Additionally, the presence of Q226 and T228 in the HA protein suggests the H3N3 virus preferentially binds to α-2,3-linked sialic acid receptors. The HA cleavage site motif (PEKQTR/GIF) and the absence of E627K and D701N mutations in PB2 protein classify the virus as a characteristic low pathogenicity AIV.
However, several mutations in internal genes raise concerns about potential increases in viral resistance, virulence, and transmission in mammalian hosts. Overall, this study provides valuable insights into the molecular and genetic characterization of the emerging triple-reassortant H3N3 AIVs, and continued surveillance of domestic poultry is essential for monitoring the H3N3 subtype evolution and potential spread.
(SNIP)
Discussion
In this study, the whole genome sequence of the novel H3N3 isolate was determined by utilizing next-generation sequencing, and the genome was annotated based on the sequence characterization of the reported AIV isolates. The results showed that the genome structure of the novel H3N3 isolate is closely similar to other known AIVs in the GenBank and GISAID EpiFlu™ databases [73].
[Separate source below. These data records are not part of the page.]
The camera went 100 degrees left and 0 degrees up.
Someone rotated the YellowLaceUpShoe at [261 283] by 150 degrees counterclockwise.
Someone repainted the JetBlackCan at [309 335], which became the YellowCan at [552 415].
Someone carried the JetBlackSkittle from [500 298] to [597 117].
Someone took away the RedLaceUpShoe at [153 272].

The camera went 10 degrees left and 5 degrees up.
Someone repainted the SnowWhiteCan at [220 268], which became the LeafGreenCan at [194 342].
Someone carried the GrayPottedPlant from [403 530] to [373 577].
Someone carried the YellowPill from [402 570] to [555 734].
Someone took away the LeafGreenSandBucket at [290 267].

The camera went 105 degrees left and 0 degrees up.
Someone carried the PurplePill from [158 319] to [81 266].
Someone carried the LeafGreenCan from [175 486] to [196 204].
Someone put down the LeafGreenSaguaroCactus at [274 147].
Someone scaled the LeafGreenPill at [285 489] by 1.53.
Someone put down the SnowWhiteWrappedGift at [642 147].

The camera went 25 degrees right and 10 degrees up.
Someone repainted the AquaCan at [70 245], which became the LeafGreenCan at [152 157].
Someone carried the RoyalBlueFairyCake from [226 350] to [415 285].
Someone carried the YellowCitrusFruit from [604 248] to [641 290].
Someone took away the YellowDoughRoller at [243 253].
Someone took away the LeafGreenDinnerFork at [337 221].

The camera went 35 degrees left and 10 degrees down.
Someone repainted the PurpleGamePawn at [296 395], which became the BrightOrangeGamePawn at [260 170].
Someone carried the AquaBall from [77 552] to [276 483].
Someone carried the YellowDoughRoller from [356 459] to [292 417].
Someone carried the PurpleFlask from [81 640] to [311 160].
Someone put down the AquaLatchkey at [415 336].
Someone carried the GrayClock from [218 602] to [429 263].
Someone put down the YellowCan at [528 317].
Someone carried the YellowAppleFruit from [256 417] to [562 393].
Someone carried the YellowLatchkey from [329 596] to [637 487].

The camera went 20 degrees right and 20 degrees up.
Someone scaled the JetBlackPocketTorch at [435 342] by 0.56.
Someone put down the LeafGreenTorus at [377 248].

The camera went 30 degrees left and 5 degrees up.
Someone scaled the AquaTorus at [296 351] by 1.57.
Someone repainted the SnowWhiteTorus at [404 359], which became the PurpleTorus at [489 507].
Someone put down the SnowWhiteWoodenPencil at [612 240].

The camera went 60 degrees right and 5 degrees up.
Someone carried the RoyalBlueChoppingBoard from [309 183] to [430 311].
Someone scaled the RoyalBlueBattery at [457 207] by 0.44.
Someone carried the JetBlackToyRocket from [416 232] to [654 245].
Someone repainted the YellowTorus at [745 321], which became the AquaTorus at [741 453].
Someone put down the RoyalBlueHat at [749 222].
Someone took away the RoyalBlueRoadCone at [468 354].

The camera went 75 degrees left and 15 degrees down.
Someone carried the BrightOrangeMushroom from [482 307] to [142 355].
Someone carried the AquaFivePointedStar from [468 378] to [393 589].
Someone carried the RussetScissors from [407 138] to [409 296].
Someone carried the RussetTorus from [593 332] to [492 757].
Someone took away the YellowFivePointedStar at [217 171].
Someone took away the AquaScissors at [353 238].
However, the novel H3N3 strain exhibited a distinct genomic composition compared to other H3 subtype AIVs, displaying high similarity to H3N8, H9N2, and H10N3 influenza viruses (Table 2). These findings classify the H3N3 isolate as a novel triple-reassortant AIV. Meanwhile, phylogenetic analysis revealed that all segments within the novel H3N3 virus genome were clustered in the Eurasian lineage of AIVs. The HA protein, crucial for viral entry into host cells and inducing the production of neutralizing antibodies production [76], exhibited a PEKQTR/GIF cleavage site characteristic of LPAIVs. Additionally, the presence of Q226 and T228 amino acids at the receptor-binding site suggested a preference for avian-like (α-2,3-linked sialic acid) receptors (Table 3) [76,77,78].
However, the results of both nucleotide sequence homology and evolutionary analyses based on the HA gene indicate that this newly H3N3 strain is closely genetically related to a human-derived H3N8 influenza virus (A/China/ZMD-22–2/2022(H3N8)), which was isolated in April 2022 from a four-year-old boy in China experiencing recurrent fever and severe pneumonia [27]. Further studies showed that this human-derived H3N8 influenza virus was likely generated by reassortment of the H3N2, H3N8 and H9N2 AIVs [7, 17]. The PB2 gene is known to significantly influence influenza virus pathogenicity, with the E627K mutation in the PB2 protein associated with zoonotic potential [47]. Previous studies have speculated that it is likely that H3N8 AIVs gained the ability to spill over to humans by recombining with H9N2 viruses with the amino acid mutation at position 627 (E627K) in the PB2 fragment [22, 27]. Notably, the absence of the E627K mutation in the PB2 protein of the novel H3N3 strain suggests a reduced risk to public health (Table 4).
(SNIP)
Considering these reports of novel H3N3 AIVs and the latest information on H3N3 strains in the NCBI and GISAID databases, it suggests that the novel H3N3 AIVs generated by reassortment of H3N8, H9N2, and H10N3 influenza viruses have already appeared in various regions of China, and have a tendency to become more prevalent.
(SNIP)
Conclusions
This paper presents a comprehensive genomic analysis of a newly dectected triple-reassortant H3N3 AIV strain, designated A/chicken/China/16/2023 (H3N3), isolated from a chicken in China during 2023. Comparative genomic studies and phylogenetic analysis revealed that this novel H3N3 virus originated from a triple reassortment event involving H3N8, H9N2, and H10N3 influenza viruses.
Notably, several mutations in the internal genes of the novel H3N3 isolate raise concerns about potential increases in viral resistance, virulence, and transmission in mammalian hosts. This study expands our understanding of triple-reassortant H3N3 AIVs, and underscores the critical need for continued surveillance of these emerging viruses in domestic poultry.